Input for this task
=== Begin Enclosure ===

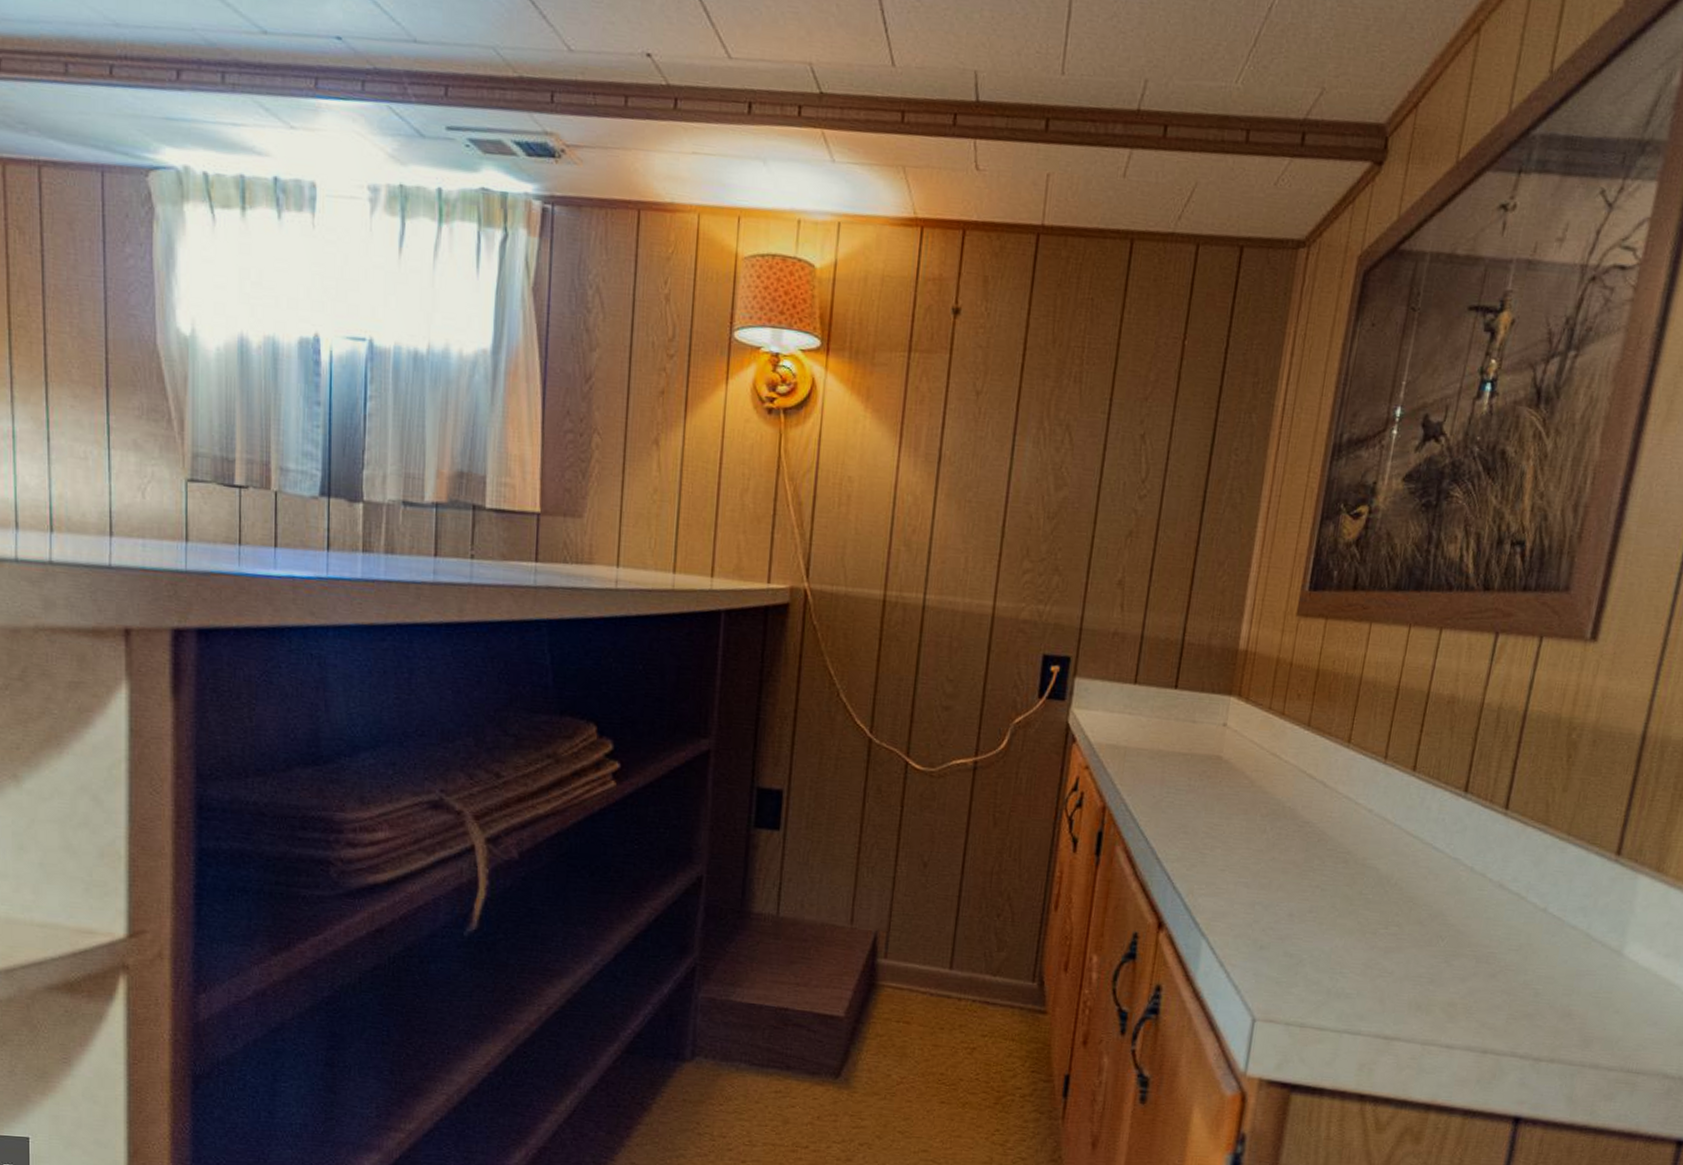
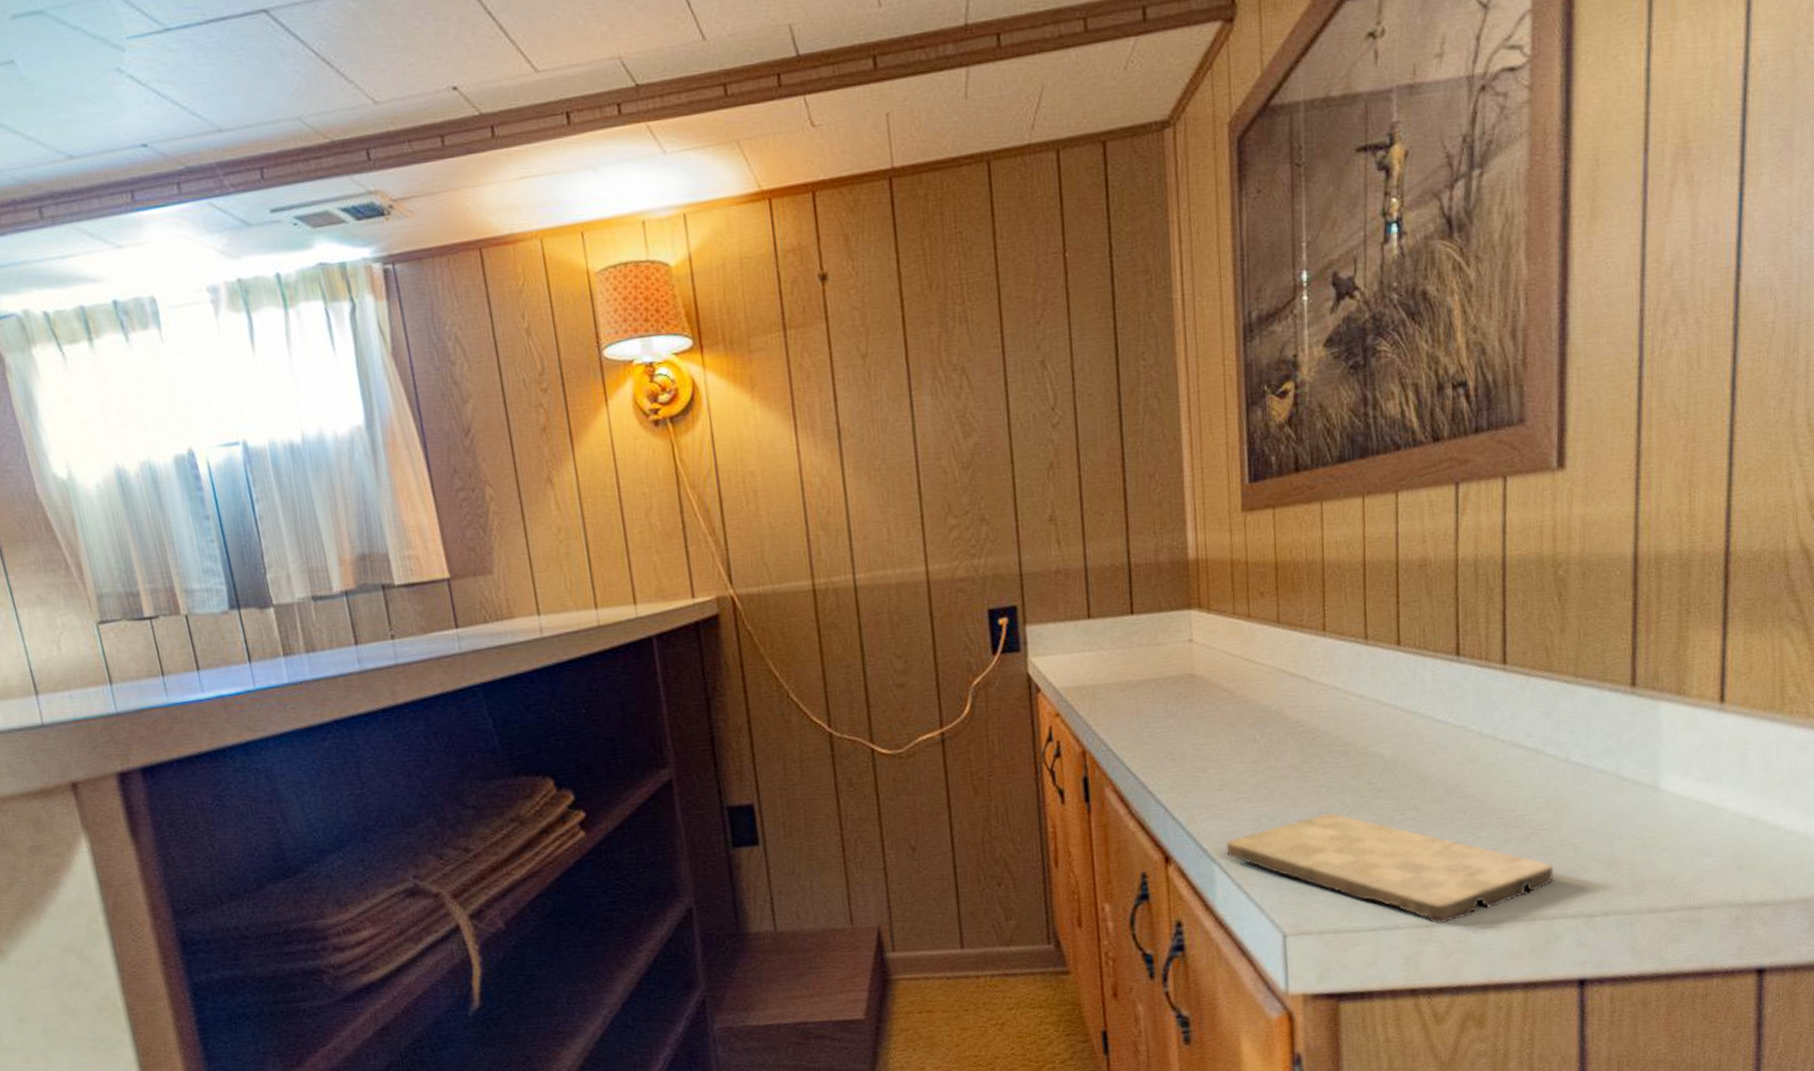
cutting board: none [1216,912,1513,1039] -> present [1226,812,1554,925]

=== End Enclosure ===
=== Begin Enclosure ===

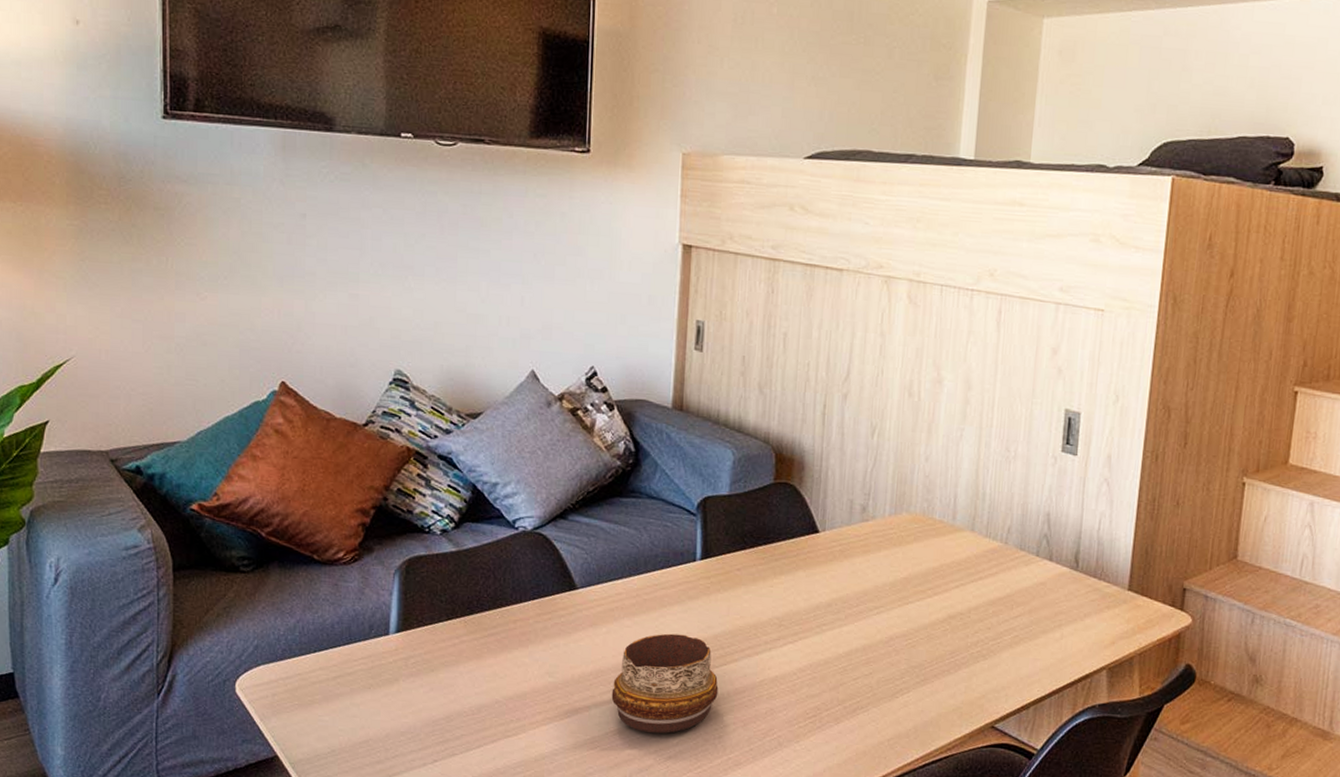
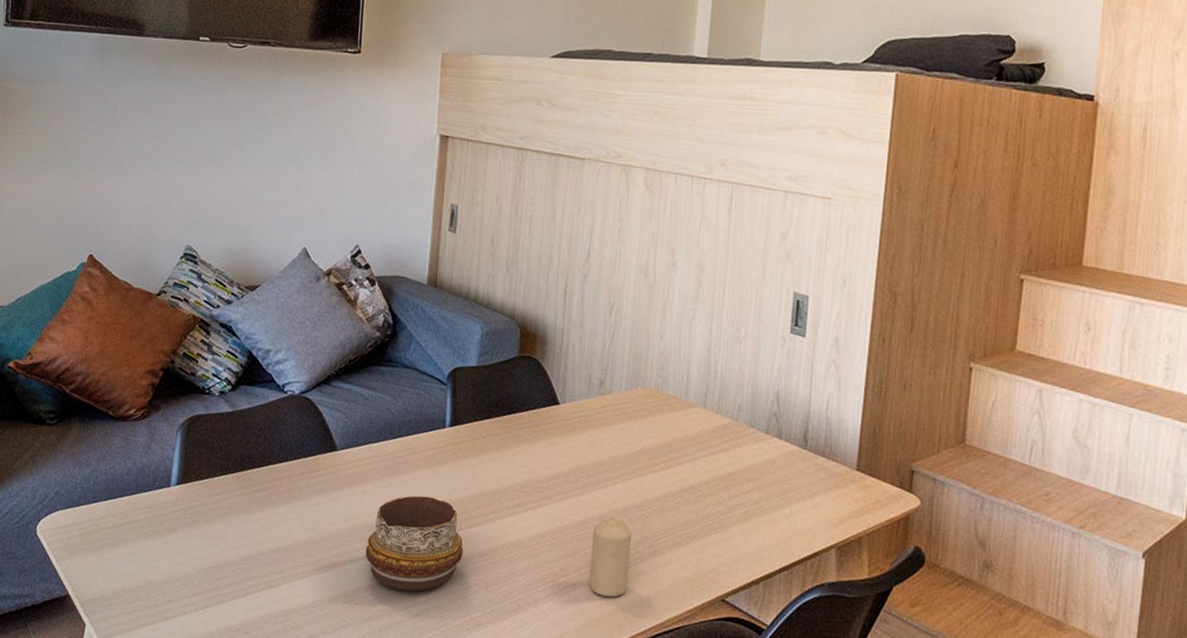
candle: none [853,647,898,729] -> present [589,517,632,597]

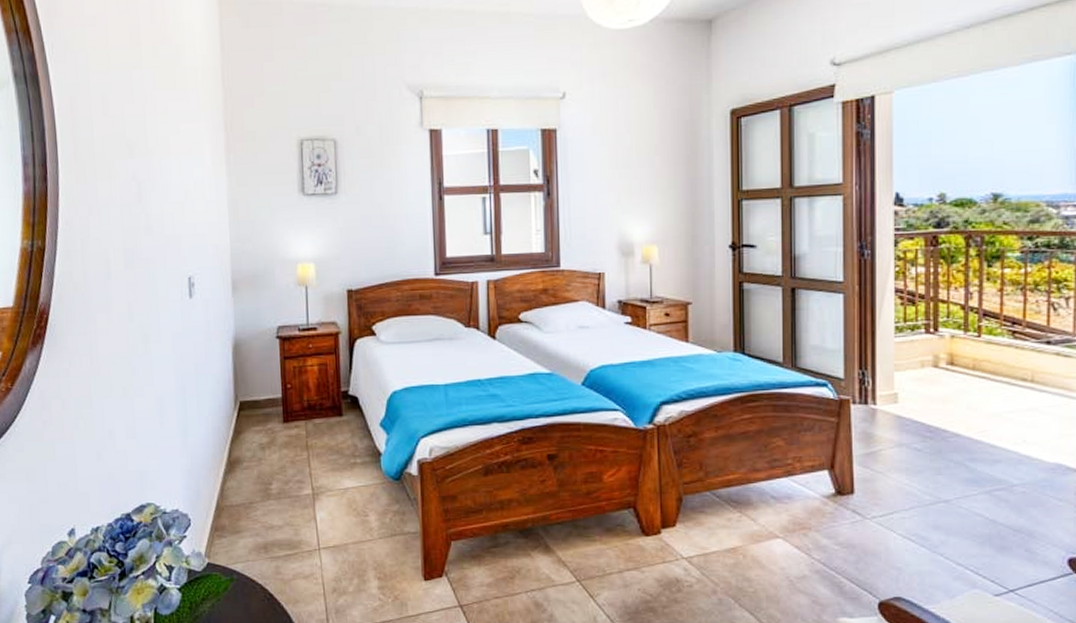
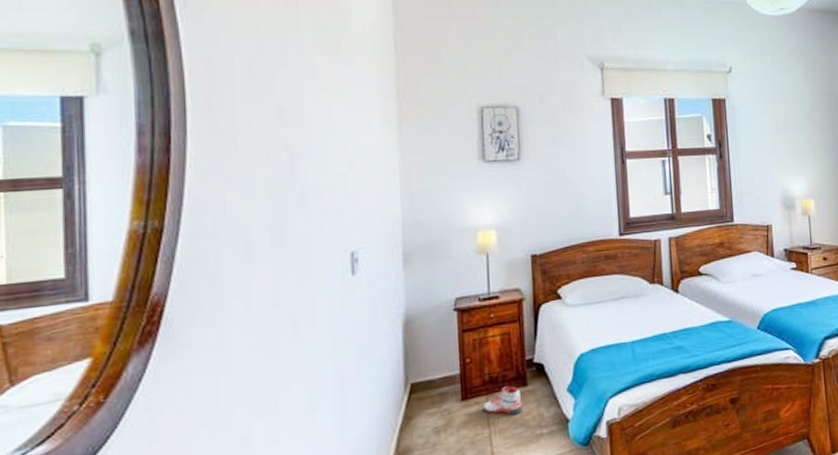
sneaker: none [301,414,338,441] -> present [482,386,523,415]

=== End Enclosure ===
=== Begin Enclosure ===

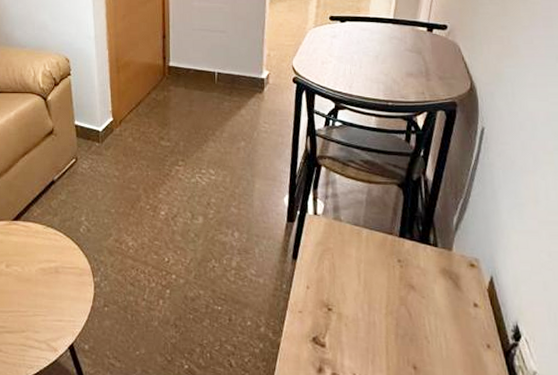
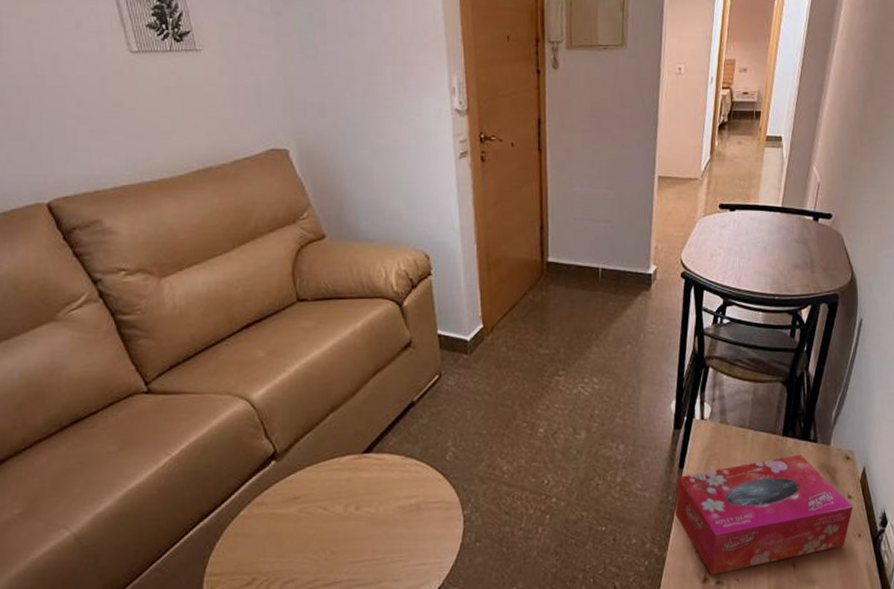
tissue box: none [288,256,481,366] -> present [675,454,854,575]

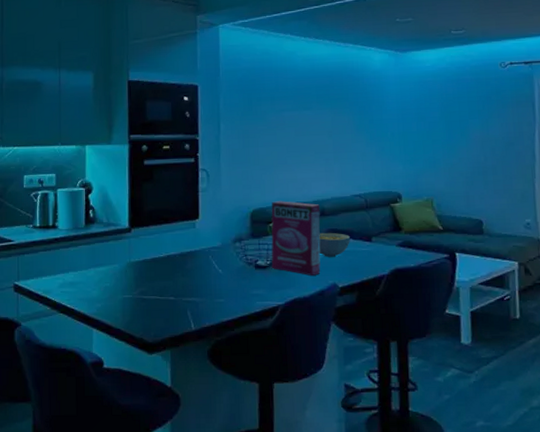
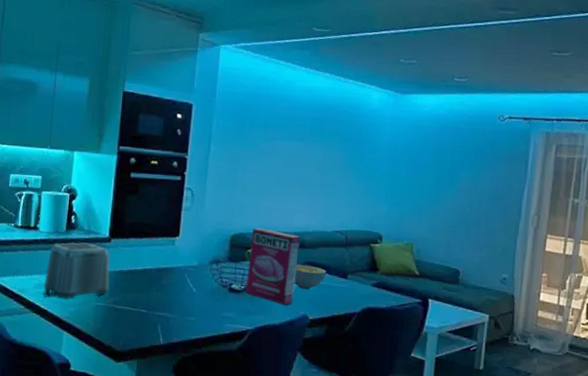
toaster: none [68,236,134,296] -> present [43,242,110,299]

=== End Enclosure ===

Task to complete
Please return the material above only from the line that holds "candle: none [853,647,898,729]" through the line that holds "sneaker: none [301,414,338,441]", exactly as it stands, ends included and pictures omitted.

Exercise solution
candle: none [853,647,898,729] -> present [589,517,632,597]

sneaker: none [301,414,338,441] -> present [482,386,523,415]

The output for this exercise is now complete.